My daughter and I chat about many things. Often it’s about her future. This week we’ve been talking about where she might live when she moves out, so in essence these are her ideas in my words – I have taken some artistic licence.
If I knew now what I would want my perfect life to be, I would tell my parents this:
Where I live
I want to live away from you. I want my independence, but I am likely to need people around. I may also need my house to help me feel safe and have things in it that make my life easier.
I would want to live in a nice street with nice neighbours. I don’t know if I’ll drive but even if I could I’d like to be near a bus stop or train/metro station. If I can drive, I want a red mini. I don’t want to be trapped away from my friends or the places I need to go each day.
When I first live away I will have to live with people. Not necessarily because I want their company, but because I need to interact with other people and not become lonely and isolated. It will also help me make friends and manage relationships with other people.
But there may also be a financial need for me to live with others. I will have to rent a house and pay the bills to keep the house running.
I want a space where my housemates (and maybe a carer) can all be together if we want. Maybe to play video games on the large screen TV. Maybe we will need this space to talk and get organised. Maybe this is where our key worker might help us organise to pay bills and manage the house.

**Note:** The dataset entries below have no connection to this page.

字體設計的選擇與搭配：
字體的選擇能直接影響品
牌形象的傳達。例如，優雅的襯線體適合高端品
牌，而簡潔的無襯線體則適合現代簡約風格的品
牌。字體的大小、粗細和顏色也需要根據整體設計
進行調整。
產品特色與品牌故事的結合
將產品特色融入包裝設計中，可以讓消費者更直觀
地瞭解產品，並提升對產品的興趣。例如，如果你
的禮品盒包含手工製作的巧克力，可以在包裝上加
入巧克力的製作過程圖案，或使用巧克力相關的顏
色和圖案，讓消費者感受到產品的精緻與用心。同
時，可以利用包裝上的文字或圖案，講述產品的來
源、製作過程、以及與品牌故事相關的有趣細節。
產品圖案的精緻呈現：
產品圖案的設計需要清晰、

Like at home with you, I want my private space where I could go to be alone. My room. A lock on the door would protect my privacy, as you’d expect if you live in a shared house. Perhaps if a key worker does sleep in the house at night, they might have a master key, but my right is to privacy. I am grown up, even if you think of me sometimes (even if I’m 25) as your child. Don’t underestimate me I can do a lot more than you think.

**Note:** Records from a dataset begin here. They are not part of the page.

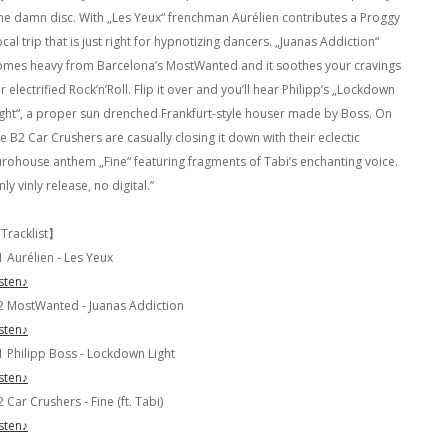
ne damn disc. With „Les Yeux“ frenchman Aurélien contributes a Proggy
cal trip that is just right for hypnotizing dancers. „Juanas Addiction“
omes heavy from Barcelona’s MostWanted and it soothes your cravings
r electrified Rock’n’Roll. Flip it over and you’ll hear Philipp’s „Lockdown
ight“, a proper sun drenched Frankfurt-style houser made by Boss. On
e B2 Car Crushers are casually closing it down with their eclectic
urohouse anthem „Fine“ featuring fragments of Tabi’s enchanting voice.
ly vinly release, no digital.”
Tracklist】
1 Aurélien - Les Yeux
isten♪
2 MostWanted - Juanas Addiction
isten♪
1 Philipp Boss - Lockdown Light
isten♪
 Car Crushers - Fine (ft. Tabi)
isten♪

You have shown me how to cook. I don’t want to be a great chef, but I do want to be able to make the food I like to eat as well as the food I should eat. The oven will be standard, like the one I’m used to. Electric, with all the hob safety features that turn off if there’s no pan on it so I can’t burn the house down – something you were always afraid of.

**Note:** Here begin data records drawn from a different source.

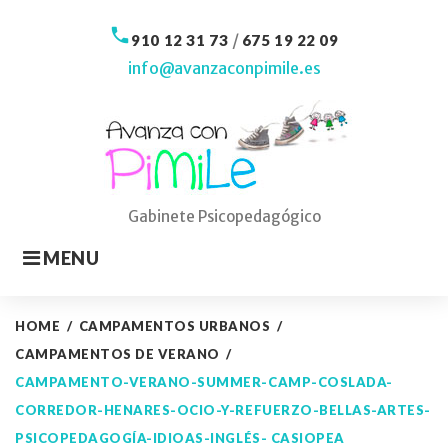
Skip
to
call
/
910 12 31 73
675 19 22 09
content
info@avanzaconpimile.es
Gabinete Psicopedagógico
MENU
HOME
/
CAMPAMENTOS URBANOS
/
CAMPAMENTOS DE VERANO
/
CAMPAMENTO-VERANO-SUMMER-CAMP-COSLADA-
CORREDOR-HENARES-OCIO-Y-REFUERZO-BELLAS-ARTES-
PSICOPEDAGOGÍA-IDIOAS-INGLÉS- CASIOPEA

I don’t really know what I want to do yet (apart from be a weather girl), but I know I want to work like everyone else. I want to feel valued and have a purpose for each day. This is one thing I need you to plan for me because I don’t really want to spend every day watching YouTube (well maybe I do for a while but I really would get very bored eventually).
Nothing is Fixed Yet
Maybe it won’t all turn out like this. Maybe I will live alone without key workers and lots of help. That would be good. But regardless, I would want you to start thinking early about exactly how I might live, before the time actually comes. I want and deserve my own life and my independence from you.